Rob Herring, widely known in the Linux community from his work on the Device Tree infrastructure, started a completely new kernel driver a bit over a year ago in the DRM/Accel subsystem that would drive the Ethos-U directly from the main CPU, bypassing the Cortex-M and thus the need for firmware. The driver uses the established DRM practices for UAPI and reuses code from the DRM subsystem such as GEM and gpu-drm-scheduler. This driver was merged into the 6.19 version of the Linux kernel, supporting right from the start the i.MX93 SoC from NXP.
In parallel, I started work on the Mesa side, where the userspace portion of DRM drivers are developed. Mesa already contained at that point support for the NPUs from VeriSilicon/Vivante and those found in Rockchip SoCs, so it was quite straightforward to add a third one. The userspace portion of the driver is in charge of translating the machine learning model into the programming of the accelerator hardware, typically divided into hardware configuration and data payloads such as operator coefficients which can be highly compressed.
The hardware drivers in Mesa share code in the form of backends for machine learning frameworks and the related testing and profiling infrastructure. Right now Mesa contains a TensorFlow Lite delegate and a PyTorch/ExecuTorch backend is in development.
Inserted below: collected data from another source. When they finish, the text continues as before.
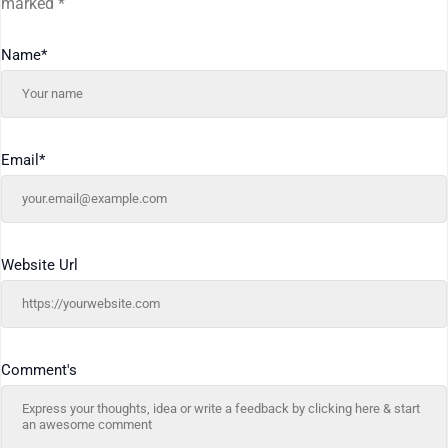
marked
*
Name
*
Email
*
Website Url
Comment's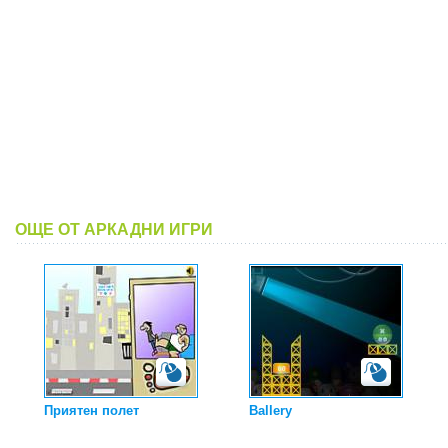
ОЩЕ ОТ АРКАДНИ ИГРИ
Приятен полет
Ballery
The Ethos-U architecture is very clean, as mentioned above, and allows for easy implementation of new operations as used in ML models. Below are the operations currently implemented, as needed by the models that are currently supported and under regression testing.
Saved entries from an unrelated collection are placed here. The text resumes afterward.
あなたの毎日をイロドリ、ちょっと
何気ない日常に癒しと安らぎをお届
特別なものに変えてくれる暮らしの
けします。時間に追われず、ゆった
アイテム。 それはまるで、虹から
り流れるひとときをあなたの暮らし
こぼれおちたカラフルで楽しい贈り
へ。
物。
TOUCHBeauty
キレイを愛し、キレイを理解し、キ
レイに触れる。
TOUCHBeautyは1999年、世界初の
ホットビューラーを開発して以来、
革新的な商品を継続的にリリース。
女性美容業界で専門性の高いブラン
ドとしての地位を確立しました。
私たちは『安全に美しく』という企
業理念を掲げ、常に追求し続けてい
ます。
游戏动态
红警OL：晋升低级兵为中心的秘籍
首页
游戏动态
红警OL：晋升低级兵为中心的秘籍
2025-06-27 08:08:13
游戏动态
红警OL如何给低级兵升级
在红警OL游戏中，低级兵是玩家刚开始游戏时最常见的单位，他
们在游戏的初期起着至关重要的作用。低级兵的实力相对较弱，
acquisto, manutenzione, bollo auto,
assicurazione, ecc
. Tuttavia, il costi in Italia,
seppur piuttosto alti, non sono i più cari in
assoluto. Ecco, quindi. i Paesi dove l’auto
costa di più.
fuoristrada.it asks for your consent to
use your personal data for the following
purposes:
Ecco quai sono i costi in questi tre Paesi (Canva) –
| NPU opcode | TFLite operations |
|---|---|
| NPU_OP_CONV / NPU_OP_DEPTHWISE | Convolution, Fully Connected |
| NPU_OP_POOL | Max and Average Pooling |
| NPU_OP_POOL (NOP) | Concatenation, Strided Slice, Resize |
| NPU_OP_ELEMENTWISE | Add, Mul, Maximum, Minimum |
| NPU_OP_ELEMENTWISE (LUT) | Logistic, Tanh, HSwish, Leaky Relu |
| (fused / passthrough) | Pad, Quantize, Reshape |
Among the features that the mainline driver stack already supports are:
- different quantization schemes such as affine per-tensor and per-channel quantization, and signed and unsigned 8-bit integers,
- different schemes of coefficient compression as supported by the hardware decoder, and
- several performance counters for analyzing execution and maximizing occupancy.
When using TensorFlow Lite for inference, the models below are supported:
| Model | Operations | Operation types |
|---|---|---|
| MobileNet V1 | 31 | Conv2D, DWConv, Reshape, Softmax |
| MobileNet V2 | 65 | AvgPool, Conv2D, DWConv, Reshape |
| SSDLite MobileDet | 125 | Concat, Conv2D, Custom(Detect), DWConv, Logistic, Reshape |
| SSD MobileNet V2 | 111 | Concat, Custom(Detect), DWConv, Dequant, Logistic, Quantize, Reshape |
| YOLOX Nano | 154 | Concat, Conv2D, Logistic, MaxPool, Mul, Reshape, ResizeNN, ScatterNd, Slice, Sub, Transpose |
| EfficientDet Lite0 | 267 | Concat, Conv2D, DWConv, Dequant, GatherND, Logistic, MaxPool, Pad, Reshape |
| Inception V1 | 83 | AvgPool, Concat, MaxPool, Reshape, Softmax |
| MicroNet Large | 14 | AvgPool, DWConv, Reshape |
| MoveNet Lightning | 157 | ArgMax, Concat, Conv2D, DWConv, Dequant, Div, FloorDiv, GatherND, Logistic, Mul, Pack, Quantize, Reshape, ResizeB, Sqrt, Sub, Unpack |
| MoveNet Thunder | 157 | ArgMax, Concat, Conv2D, DWConv, Dequant, Div, FloorDiv, GatherND, Logistic, Mul, Pack, Quantize, Reshape, ResizeB, Sqrt, Sub, Unpack |
More recently, support for the Ethos-U85 generation was added, as included in Arm's hardware simulator and in SoCs such as Alif's Ensemble E8. This version of the NPU IP contains improvements intended for more efficient support for transformer-based models, such as VLMs and LLMs. With the upcoming support for ExecuTorch in Mesa, users will be able to use PyTorch to optimize models for this hardware and ExecuTorch to deploy them to their edge/IoT hardware.
Important upcoming work includes performance improvements that will target reduced total memory usage and bandwidth and maximization of SRAM usage.